▶ **TRY IT**
A faithful copy of every entry, with the pictures removed, is what is needed here.

▶ **DATA SUPPLIED**

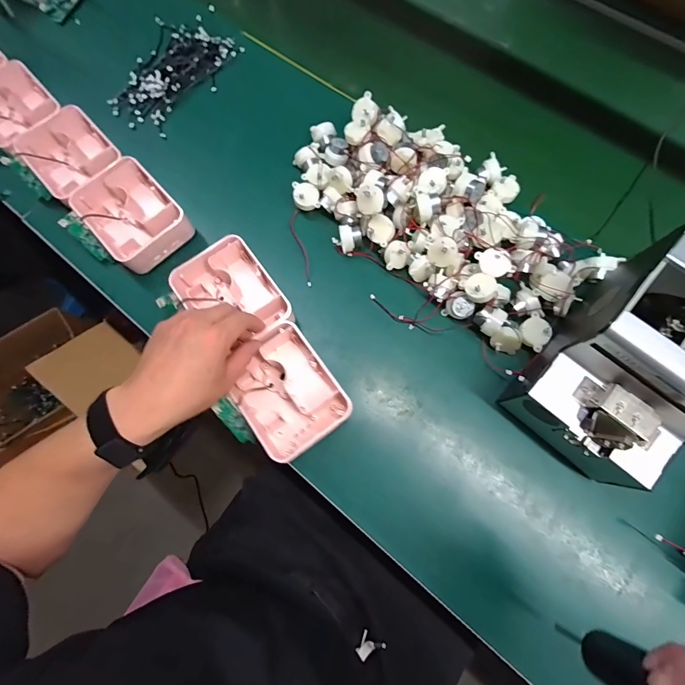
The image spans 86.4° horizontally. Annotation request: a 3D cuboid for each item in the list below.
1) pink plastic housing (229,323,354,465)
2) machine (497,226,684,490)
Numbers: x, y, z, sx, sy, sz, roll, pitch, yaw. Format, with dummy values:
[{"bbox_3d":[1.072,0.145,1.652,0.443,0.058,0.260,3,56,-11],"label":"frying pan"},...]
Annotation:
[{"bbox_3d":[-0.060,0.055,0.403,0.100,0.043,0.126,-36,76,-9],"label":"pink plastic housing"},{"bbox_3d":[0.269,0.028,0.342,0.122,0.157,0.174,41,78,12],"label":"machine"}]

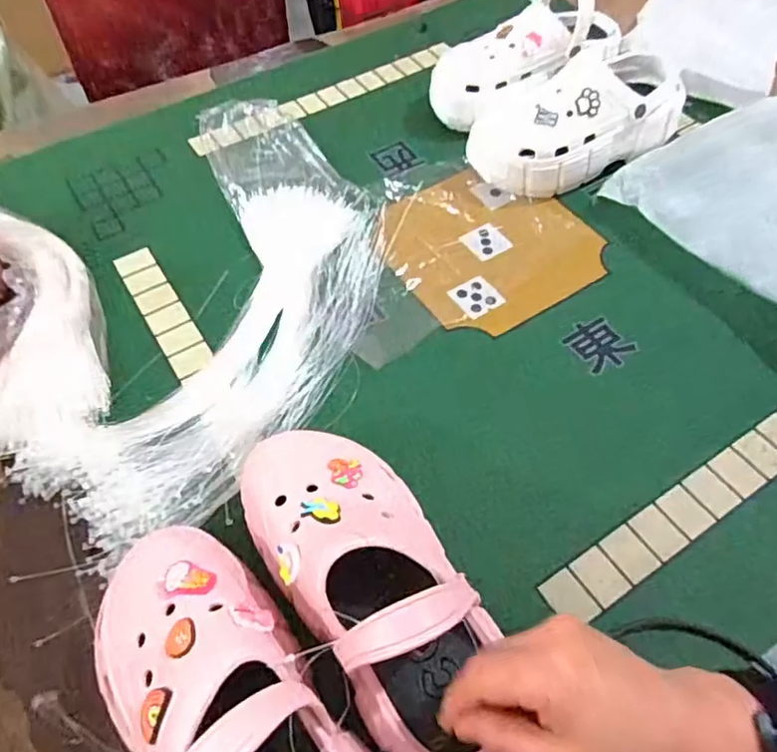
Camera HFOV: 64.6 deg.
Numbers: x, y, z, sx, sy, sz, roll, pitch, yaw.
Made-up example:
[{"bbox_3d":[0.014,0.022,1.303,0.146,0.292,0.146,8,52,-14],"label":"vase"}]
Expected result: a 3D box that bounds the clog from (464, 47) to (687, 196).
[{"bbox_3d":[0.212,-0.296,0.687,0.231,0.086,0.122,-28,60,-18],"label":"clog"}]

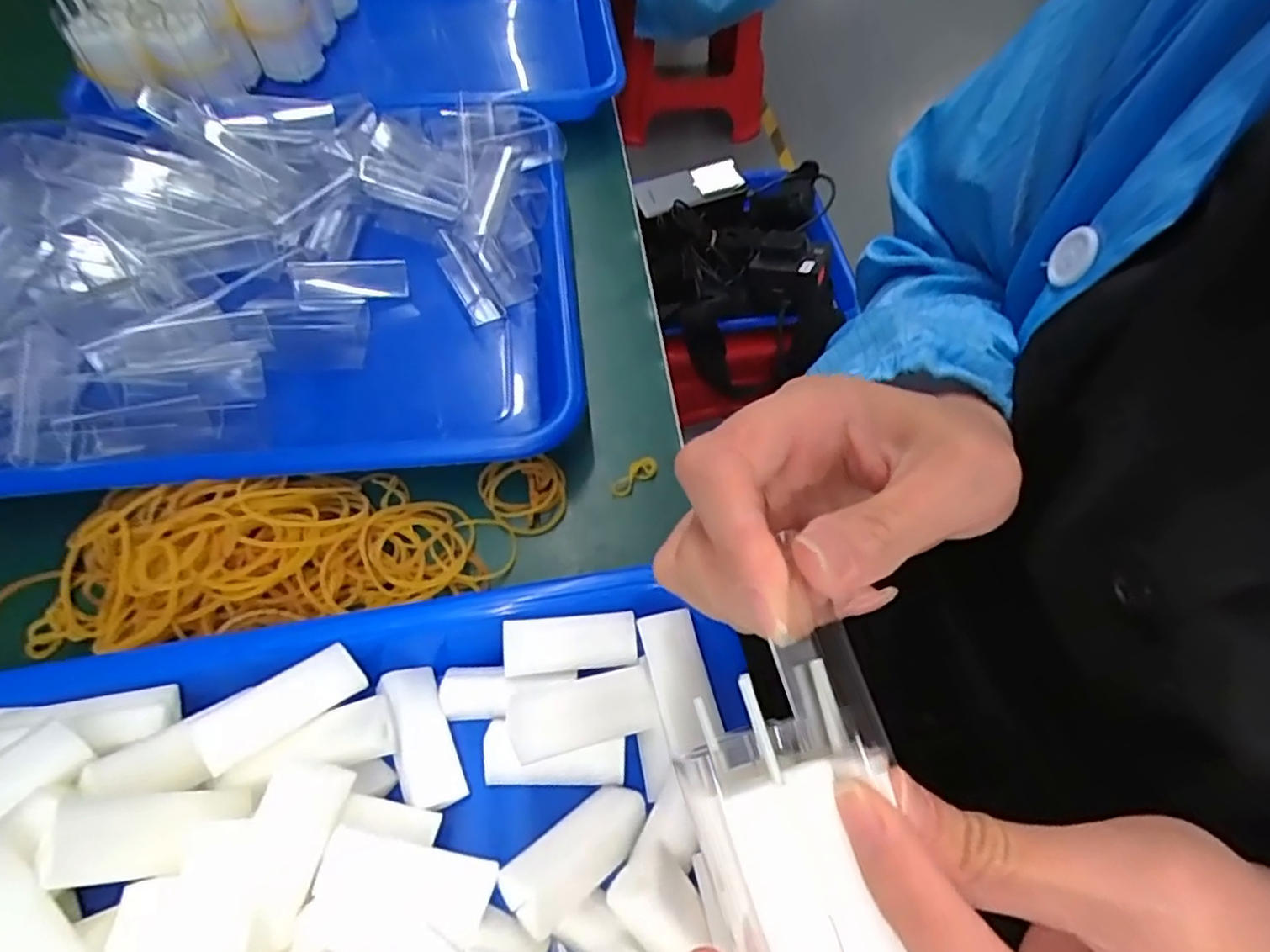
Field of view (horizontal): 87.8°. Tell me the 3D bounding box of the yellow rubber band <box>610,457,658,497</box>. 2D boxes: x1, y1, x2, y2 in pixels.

▶ **RESULT**
The image spans 86.4° horizontally. Annotation request: a 3D cuboid for each item in the list below.
1) pink plastic housing (229,323,354,465)
2) machine (497,226,684,490)
Numbers: x, y, z, sx, sy, sz, roll, pitch, yaw. Format, with dummy values:
[{"bbox_3d":[1.072,0.145,1.652,0.443,0.058,0.260,3,56,-11],"label":"frying pan"},...]
Annotation:
[{"bbox_3d":[-0.060,0.055,0.403,0.100,0.043,0.126,-36,76,-9],"label":"pink plastic housing"},{"bbox_3d":[0.269,0.028,0.342,0.122,0.157,0.174,41,78,12],"label":"machine"}]

Camera HFOV: 64.6 deg.
Numbers: x, y, z, sx, sy, sz, roll, pitch, yaw.
Made-up example:
[{"bbox_3d":[0.014,0.022,1.303,0.146,0.292,0.146,8,52,-14],"label":"vase"}]
Expected result: a 3D box that bounds the clog from (464, 47) to (687, 196).
[{"bbox_3d":[0.212,-0.296,0.687,0.231,0.086,0.122,-28,60,-18],"label":"clog"}]

Field of view (horizontal): 87.8°. Tell me the 3D bounding box of the yellow rubber band <box>610,457,658,497</box>. 2D boxes: x1, y1, x2, y2 in pixels.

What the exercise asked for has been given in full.